- _Textauszug_:
◇ ◇ ◇ ◇ ◇

Judicialis Rechtsprechung

Mit der integrierten Volltextsuche, die vom Suchmaschinenhersteller "Google" zur Verfügung gestellt wird, lassen sich alle Entscheidungen durchsuchen. Dabei können Sie Sonderzeichen und spezielle Wörter verwenden, um genauere Suchergebnisse zu erhalten:

Zurück

Beginn der Entscheidung

Gericht: Hessisches Landesarbeitsgericht
Beschluss verkündet am 18.11.2009
Aktenzeichen: 9 TaBV 39/09
Rechtsgebiete: BetrVG, VV RVG, RVG, BGB


Vorschriften:

BetrVG § 40
BetrVG § 111 S. 2
BetrVG § 80 Abs. 3
VV RVG Nr. 2300
RVG § 23 Abs. 3 S. 2
BGB § 398
Die Hinzuziehung eines Beraters (Rechtsanwalts) im Zusammenhang mit einer Betriebsänderung nach § 111 Satz 2 BetrVG bedarf keiner Vereinbarung mit dem Arbeitgeber nach § 80 Abs. 3 BetrVG.

Der Arbeitgeber muss die Kosten für die Hinzuziehung eines Beraters nur dann tragen, wenn dies erforderlich war, woran bei der Hinzuziehung des Beraters zu Interessenausgleichsverhandlungen kein Zweifel besteht.

◇ ◇ ◇ ◇ ◇

- _Zu erledigende Aufgaben_:
(1) Beantworte bitte diese Fragen zum Beschlusstext:
(a) Welches Gericht hat den Beschluss verkündet?
(b) Welches Aktenzeichen trägt der Beschluss?
(c) Unter welcher Bedingung muss der Arbeitgeber die Kosten für die Hinzuziehung eines Beraters tragen?
(2) Führe den Beschlusstext im Anschluss an seinen letzten Satz fort.

Dateneinträge
◇ ◇ ◇ ◇ ◇

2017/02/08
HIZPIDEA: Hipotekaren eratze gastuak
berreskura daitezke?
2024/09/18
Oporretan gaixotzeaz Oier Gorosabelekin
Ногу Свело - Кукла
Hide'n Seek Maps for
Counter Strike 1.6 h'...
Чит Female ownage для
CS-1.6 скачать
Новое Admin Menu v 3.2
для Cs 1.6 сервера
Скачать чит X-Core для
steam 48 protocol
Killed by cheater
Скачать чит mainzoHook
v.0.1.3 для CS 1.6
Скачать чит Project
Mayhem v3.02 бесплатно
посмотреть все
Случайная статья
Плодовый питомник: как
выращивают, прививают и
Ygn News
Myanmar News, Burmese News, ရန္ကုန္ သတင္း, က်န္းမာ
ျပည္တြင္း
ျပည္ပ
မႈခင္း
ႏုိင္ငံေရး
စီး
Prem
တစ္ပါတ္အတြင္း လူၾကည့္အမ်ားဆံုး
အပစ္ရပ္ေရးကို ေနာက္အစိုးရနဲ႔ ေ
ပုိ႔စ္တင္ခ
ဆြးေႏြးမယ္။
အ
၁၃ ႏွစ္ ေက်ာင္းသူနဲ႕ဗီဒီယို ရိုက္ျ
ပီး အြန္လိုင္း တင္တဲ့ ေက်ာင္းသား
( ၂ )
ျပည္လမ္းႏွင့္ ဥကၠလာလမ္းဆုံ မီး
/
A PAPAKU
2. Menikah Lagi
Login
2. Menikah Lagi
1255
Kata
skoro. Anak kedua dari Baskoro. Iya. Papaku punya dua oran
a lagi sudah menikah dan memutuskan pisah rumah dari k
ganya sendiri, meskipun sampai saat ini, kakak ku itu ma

◇ ◇ ◇ ◇ ◇

- _Gelöste Aufgaben_:
(1)
(a) Das Hessische Landesarbeitsgericht.
(b) 9 TaBV 39/09.
(c) Nur dann, wenn die Hinzuziehung erforderlich war.

(2)
Für eine beratende Tätigkeit im Sinne des § 111 Satz 2 BetrVG, in deren Rahmen der Anwalt an Interessenausgleichsverhandlungen teilnimmt, erhält er eine Geschäftsgebühr nach VV RVG 2300, keine Beratungsgebühr nach § 34 RVG (hier: 1,6).


Tenor:

Auf die Beschwerde der Beteiligten zu 2) wird der Beschluss des Arbeitsgerichts Frankfurt am Main vom 16. Dezember 2008 - 16 BV 655/08 - teilweise abgeändert:

Die Beteiligte zu 2) wird verurteilt, an den Beteiligten zu 1) € 2.161,99 (in Worten: Zweitausendeinhunderteinundsechzig und 99/100 Euro) nebst Zinsen in Höhe von fünf Prozentpunkten über dem Basiszinssatz seit dem 30. Juni 2008 zu zahlen.

Im Übrigen wird der Antrag des Beteiligten zu 1) zurückgewiesen.

Die darüber hinausgehende Beschwerde der Beteiligten zu 2) wird zurückgewiesen.

Die Rechtsbeschwerde wird für keine/n der Beteiligten zugelassen.

Gründe:

I.

Der Antragsteller und Beteiligte zu 1), der Fachanwalt für Arbeitsrecht ist, macht gegenüber der zu 2) beteiligten Arbeitgeberin aus abgetretenem Recht Vergütungsansprüche aus einer Tätigkeit für den Betriebsrat geltend.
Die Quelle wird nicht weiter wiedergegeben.